Segment Start: Entries provided

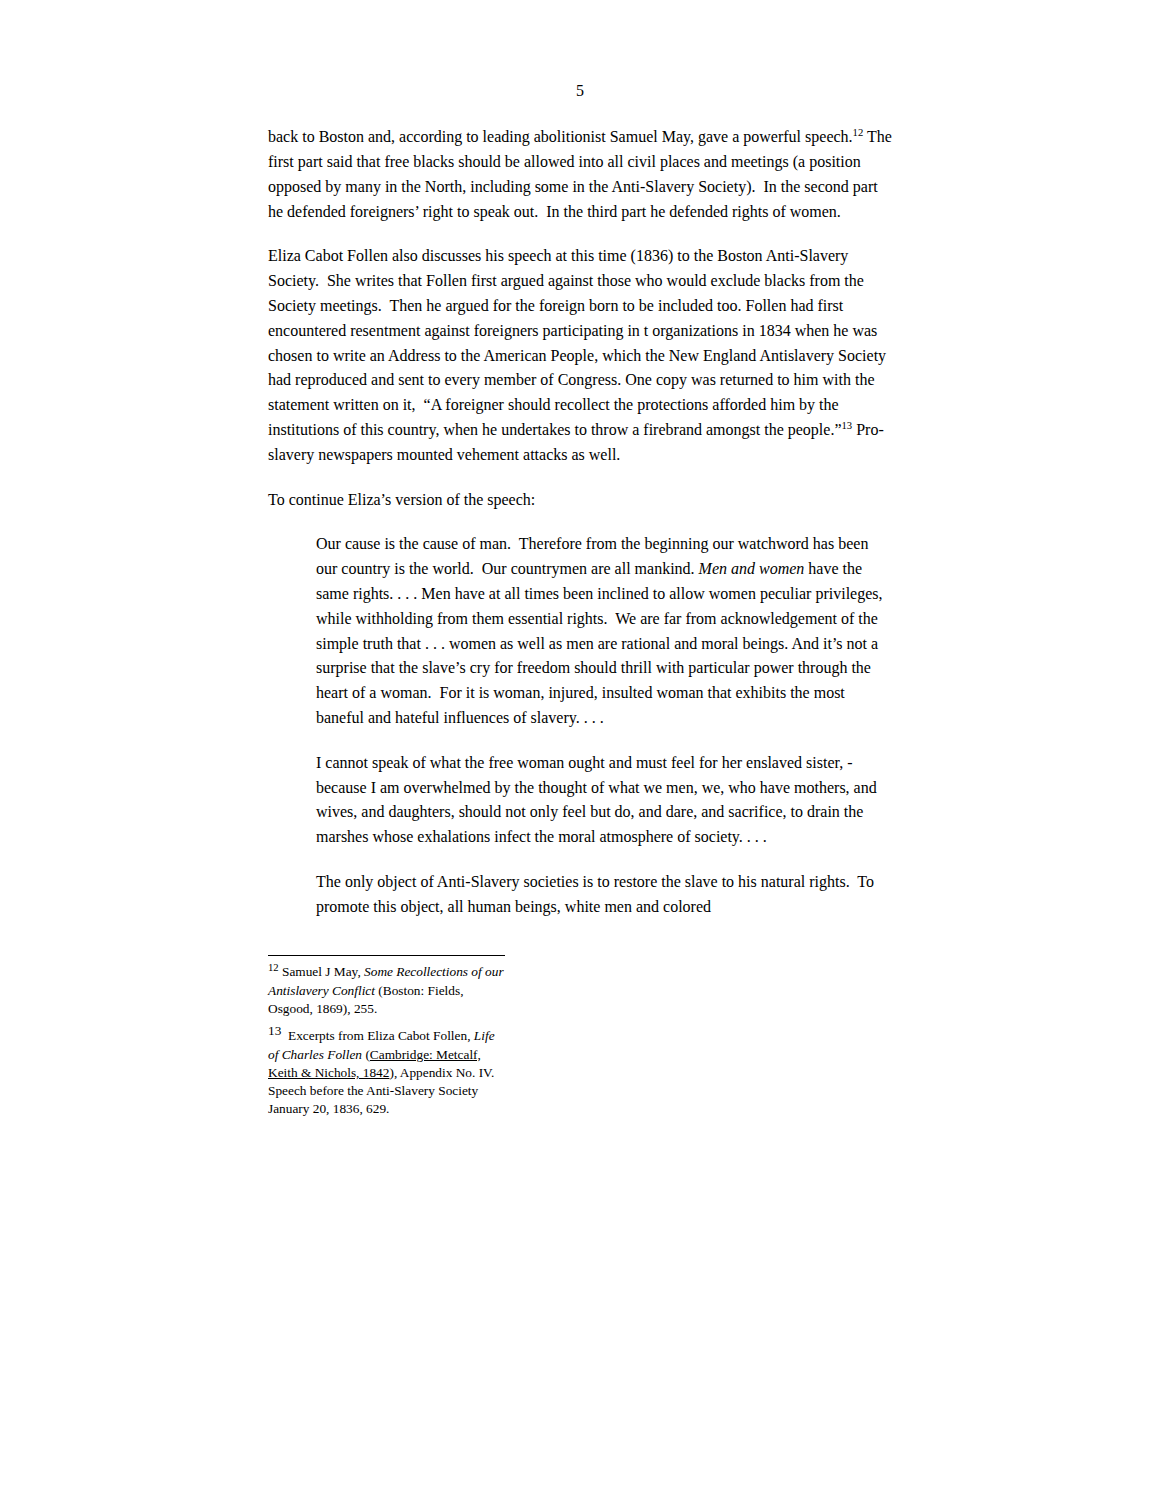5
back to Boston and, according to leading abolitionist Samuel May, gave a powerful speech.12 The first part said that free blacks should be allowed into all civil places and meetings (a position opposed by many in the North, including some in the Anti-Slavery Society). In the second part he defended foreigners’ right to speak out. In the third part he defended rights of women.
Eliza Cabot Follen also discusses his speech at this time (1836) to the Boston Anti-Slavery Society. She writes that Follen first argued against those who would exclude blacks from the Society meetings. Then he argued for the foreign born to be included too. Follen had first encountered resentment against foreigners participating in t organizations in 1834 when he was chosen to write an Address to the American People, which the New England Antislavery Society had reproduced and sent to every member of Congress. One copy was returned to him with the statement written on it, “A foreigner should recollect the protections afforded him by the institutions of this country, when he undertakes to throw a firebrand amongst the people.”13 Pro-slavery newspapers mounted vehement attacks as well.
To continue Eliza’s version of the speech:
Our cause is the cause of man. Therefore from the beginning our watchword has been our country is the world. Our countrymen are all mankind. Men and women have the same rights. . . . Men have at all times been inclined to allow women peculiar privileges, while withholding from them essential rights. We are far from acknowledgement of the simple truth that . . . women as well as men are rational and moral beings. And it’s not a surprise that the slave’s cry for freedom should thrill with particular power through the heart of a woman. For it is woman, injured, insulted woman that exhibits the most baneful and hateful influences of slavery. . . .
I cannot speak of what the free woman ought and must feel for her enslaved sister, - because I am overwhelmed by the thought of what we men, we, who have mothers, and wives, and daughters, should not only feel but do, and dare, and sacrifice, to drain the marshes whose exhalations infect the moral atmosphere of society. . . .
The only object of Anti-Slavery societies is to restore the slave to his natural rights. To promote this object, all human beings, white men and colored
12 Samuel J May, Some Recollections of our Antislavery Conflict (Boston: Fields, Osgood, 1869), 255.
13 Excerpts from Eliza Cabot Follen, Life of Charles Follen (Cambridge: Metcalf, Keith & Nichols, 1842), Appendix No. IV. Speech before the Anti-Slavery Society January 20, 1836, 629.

Segment End: Entries provided

◆ Activity:
Your job is to copy out every line from the records above that has the word "Cabot".

◆ Exercise result:
Eliza Cabot Follen also discusses his speech at this time (1836) to the Boston Anti-Slavery Society. She writes that Follen first argued against those who would exclude blacks from the Society meetings. Then he argued for the foreign born to be included too. Follen had first encountered resentment against foreigners participating in t organizations in 1834 when he was chosen to write an Address to the American People, which the New England Antislavery Society had reproduced and sent to every member of Congress. One copy was returned to him with the statement written on it, “A foreigner should recollect the protections afforded him by the institutions of this country, when he undertakes to throw a firebrand amongst the people.”13 Pro-slavery newspapers mounted vehement attacks as well.
13 Excerpts from Eliza Cabot Follen, Life of Charles Follen (Cambridge: Metcalf, Keith & Nichols, 1842), Appendix No. IV. Speech before the Anti-Slavery Society January 20, 1836, 629.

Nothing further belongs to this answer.